WHAT NEEDS TO BE DONE: Your copy should match the entries below exactly, apart from the images.

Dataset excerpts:

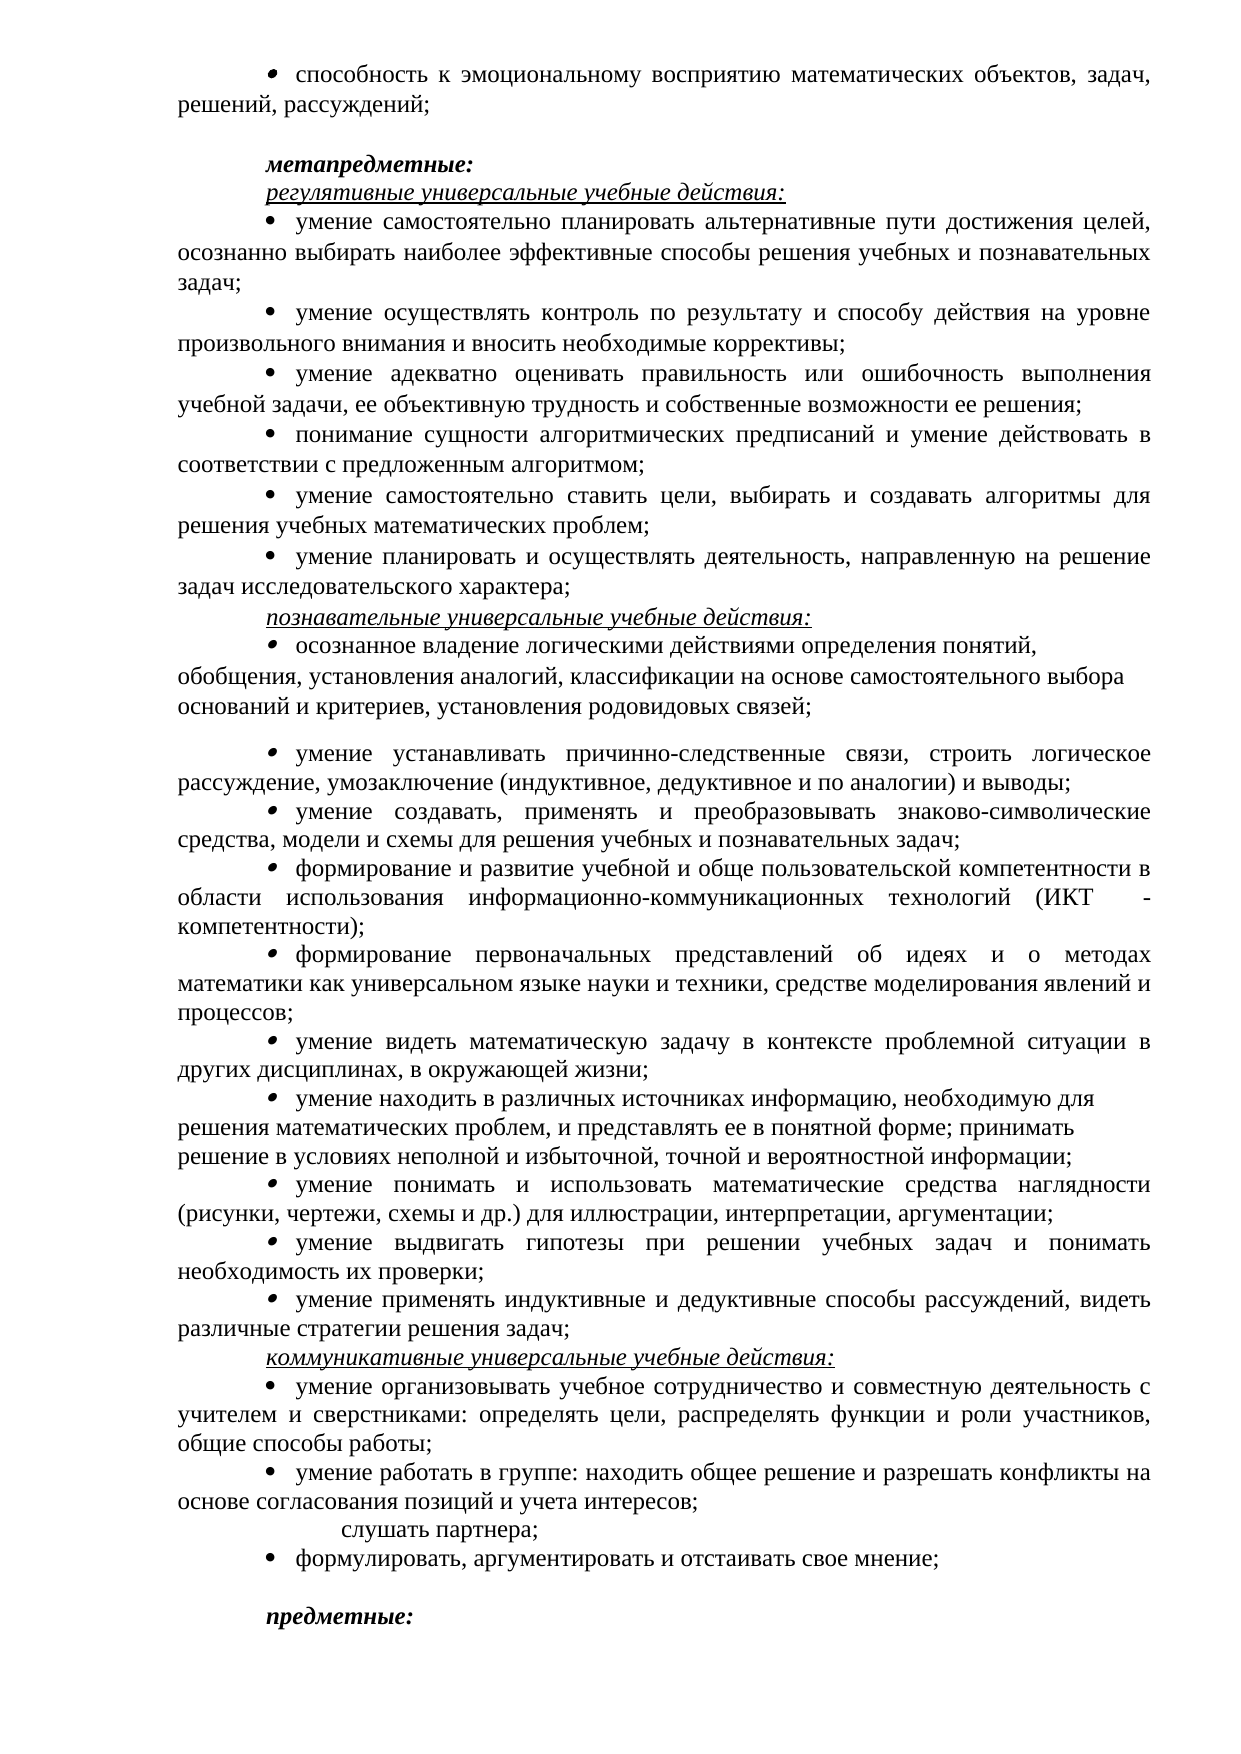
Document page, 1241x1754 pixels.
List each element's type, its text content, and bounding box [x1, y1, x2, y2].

list способность к эмоциональному восприятию математических объектов, задач, решений, рассуждений; [177, 59, 1152, 118]
list осознанное владение логическими действиями определения понятий, обобщения, установления аналогий, классификации на основе самостоятельного выбора оснований и критериев, установления родовидовых связей; [177, 630, 1152, 720]
list формирование первоначальных представлений об идеях и о методах математики как универсальном языке науки и техники, средстве моделирования явлений и процессов; [177, 939, 1152, 1026]
text слушать партнера; [177, 1514, 1152, 1543]
list умение адекватно оценивать правильность или ошибочность выполнения учебной задачи, ее объективную трудность и собственные возможности ее решения; [177, 358, 1152, 417]
list умение устанавливать причинно-следственные связи, строить логическое рассуждение, умозаключение (индуктивное, дедуктивное и по аналогии) и выводы; [177, 738, 1152, 796]
text коммуникативные универсальные учебные действия: [177, 1342, 1152, 1371]
list умение планировать и осуществлять деятельность, направленную на решение задач исследовательского характера; [177, 541, 1152, 600]
text метапредметные: [177, 149, 1152, 177]
list умение находить в различных источниках информацию, необходимую для решения математических проблем, и представлять ее в понятной форме; принимать решение в условиях неполной и избыточной, точной и вероятностной информации; [177, 1083, 1152, 1169]
list умение создавать, применять и преобразовывать знаково-символические средства, модели и схемы для решения учебных и познавательных задач; [177, 796, 1152, 853]
list формирование и развитие учебной и обще пользовательской компетентности в области использования информационно-коммуникационных технологий (ИКТ - компетентности); [177, 853, 1152, 939]
list умение работать в группе: находить общее решение и разрешать конфликты на основе согласования позиций и учета интересов; [177, 1457, 1152, 1514]
list умение видеть математическую задачу в контексте проблемной ситуации в других дисциплинах, в окружающей жизни; [177, 1026, 1152, 1083]
text предметные: [177, 1601, 1152, 1629]
list умение самостоятельно ставить цели, выбирать и создавать алгоритмы для решения учебных математических проблем; [177, 480, 1152, 539]
list умение применять индуктивные и дедуктивные способы рассуждений, видеть различные стратегии решения задач; [177, 1284, 1152, 1342]
list умение самостоятельно планировать альтернативные пути достижения целей, осознанно выбирать наиболее эффективные способы решения учебных и познавательных задач; [177, 206, 1152, 296]
list умение организовывать учебное сотрудничество и совместную деятельность с учителем и сверстниками: определять цели, распределять функции и роли участников, общие способы работы; [177, 1371, 1152, 1457]
text регулятивные универсальные учебные действия: [177, 177, 1152, 206]
list умение осуществлять контроль по результату и способу действия на уровне произвольного внимания и вносить необходимые коррективы; [177, 297, 1152, 357]
text познавательные универсальные учебные действия: [177, 602, 1152, 630]
list умение выдвигать гипотезы при решении учебных задач и понимать необходимость их проверки; [177, 1227, 1152, 1284]
list понимание сущности алгоритмических предписаний и умение действовать в соответствии с предложенным алгоритмом; [177, 419, 1152, 478]
list умение понимать и использовать математические средства наглядности (рисунки, чертежи, схемы и др.) для иллюстрации, интерпретации, аргументации; [177, 1169, 1152, 1227]
list формулировать, аргументировать и отстаивать свое мнение; [177, 1543, 1152, 1572]
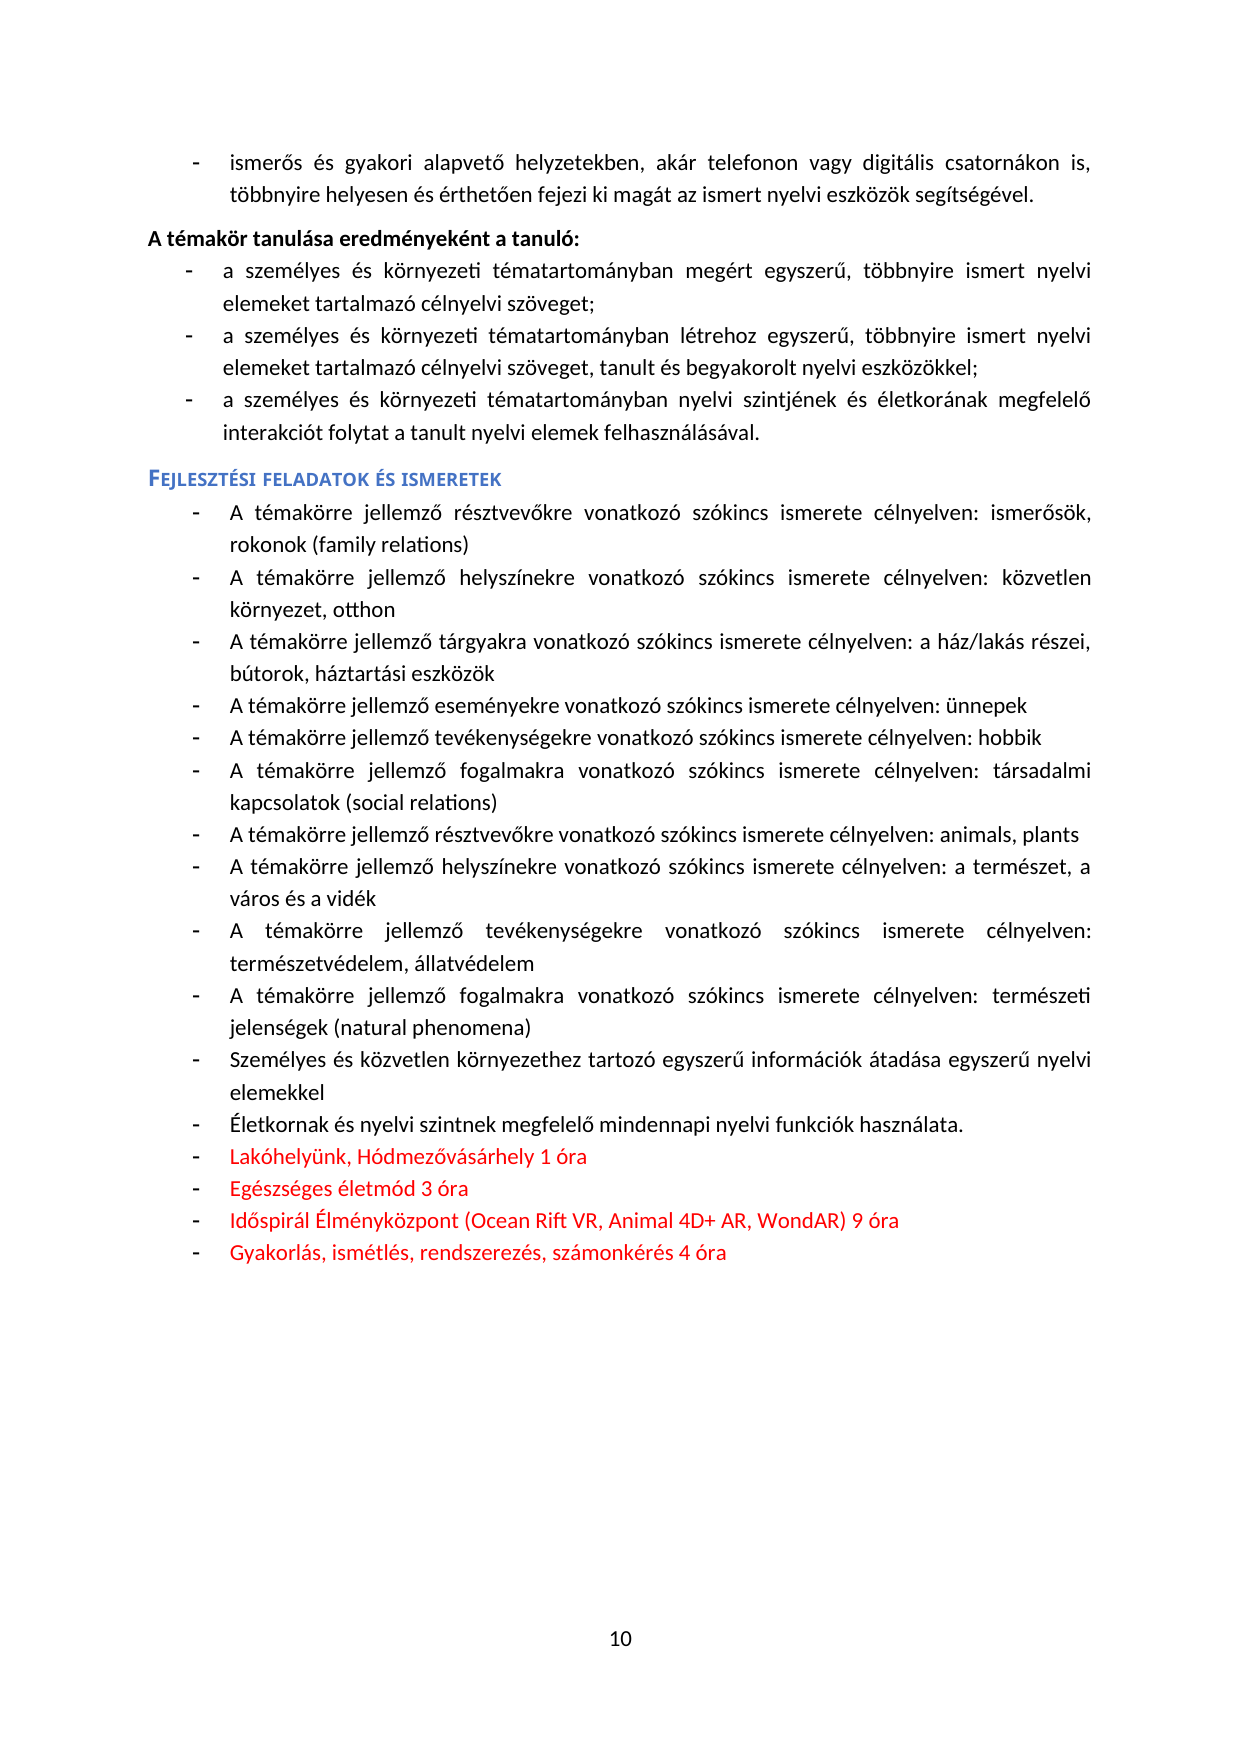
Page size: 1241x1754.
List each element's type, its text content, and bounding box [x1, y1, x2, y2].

REPLY TO THE TASK:
Document page, 1241x1754 pixels.
List each element's type, its text content, and bounding box [x1, y1, x2, y2].

list способность к эмоциональному восприятию математических объектов, задач, решений, рассуждений; [177, 59, 1152, 118]
list осознанное владение логическими действиями определения понятий, обобщения, установления аналогий, классификации на основе самостоятельного выбора оснований и критериев, установления родовидовых связей; [177, 630, 1152, 720]
list формирование первоначальных представлений об идеях и о методах математики как универсальном языке науки и техники, средстве моделирования явлений и процессов; [177, 939, 1152, 1026]
text слушать партнера; [177, 1514, 1152, 1543]
list умение адекватно оценивать правильность или ошибочность выполнения учебной задачи, ее объективную трудность и собственные возможности ее решения; [177, 358, 1152, 417]
list умение устанавливать причинно-следственные связи, строить логическое рассуждение, умозаключение (индуктивное, дедуктивное и по аналогии) и выводы; [177, 738, 1152, 796]
text коммуникативные универсальные учебные действия: [177, 1342, 1152, 1371]
list умение планировать и осуществлять деятельность, направленную на решение задач исследовательского характера; [177, 541, 1152, 600]
text метапредметные: [177, 149, 1152, 177]
list умение находить в различных источниках информацию, необходимую для решения математических проблем, и представлять ее в понятной форме; принимать решение в условиях неполной и избыточной, точной и вероятностной информации; [177, 1083, 1152, 1169]
list умение создавать, применять и преобразовывать знаково-символические средства, модели и схемы для решения учебных и познавательных задач; [177, 796, 1152, 853]
list формирование и развитие учебной и обще пользовательской компетентности в области использования информационно-коммуникационных технологий (ИКТ - компетентности); [177, 853, 1152, 939]
list умение работать в группе: находить общее решение и разрешать конфликты на основе согласования позиций и учета интересов; [177, 1457, 1152, 1514]
list умение видеть математическую задачу в контексте проблемной ситуации в других дисциплинах, в окружающей жизни; [177, 1026, 1152, 1083]
text предметные: [177, 1601, 1152, 1629]
list умение самостоятельно ставить цели, выбирать и создавать алгоритмы для решения учебных математических проблем; [177, 480, 1152, 539]
list умение применять индуктивные и дедуктивные способы рассуждений, видеть различные стратегии решения задач; [177, 1284, 1152, 1342]
list умение самостоятельно планировать альтернативные пути достижения целей, осознанно выбирать наиболее эффективные способы решения учебных и познавательных задач; [177, 206, 1152, 296]
list умение организовывать учебное сотрудничество и совместную деятельность с учителем и сверстниками: определять цели, распределять функции и роли участников, общие способы работы; [177, 1371, 1152, 1457]
text регулятивные универсальные учебные действия: [177, 177, 1152, 206]
list умение осуществлять контроль по результату и способу действия на уровне произвольного внимания и вносить необходимые коррективы; [177, 297, 1152, 357]
text познавательные универсальные учебные действия: [177, 602, 1152, 630]
list умение выдвигать гипотезы при решении учебных задач и понимать необходимость их проверки; [177, 1227, 1152, 1284]
list понимание сущности алгоритмических предписаний и умение действовать в соответствии с предложенным алгоритмом; [177, 419, 1152, 478]
list умение понимать и использовать математические средства наглядности (рисунки, чертежи, схемы и др.) для иллюстрации, интерпретации, аргументации; [177, 1169, 1152, 1227]
list формулировать, аргументировать и отстаивать свое мнение; [177, 1543, 1152, 1572]
Page size: 1241x1754.
List each element's type, its text content, and bounding box [x1, y1, x2, y2].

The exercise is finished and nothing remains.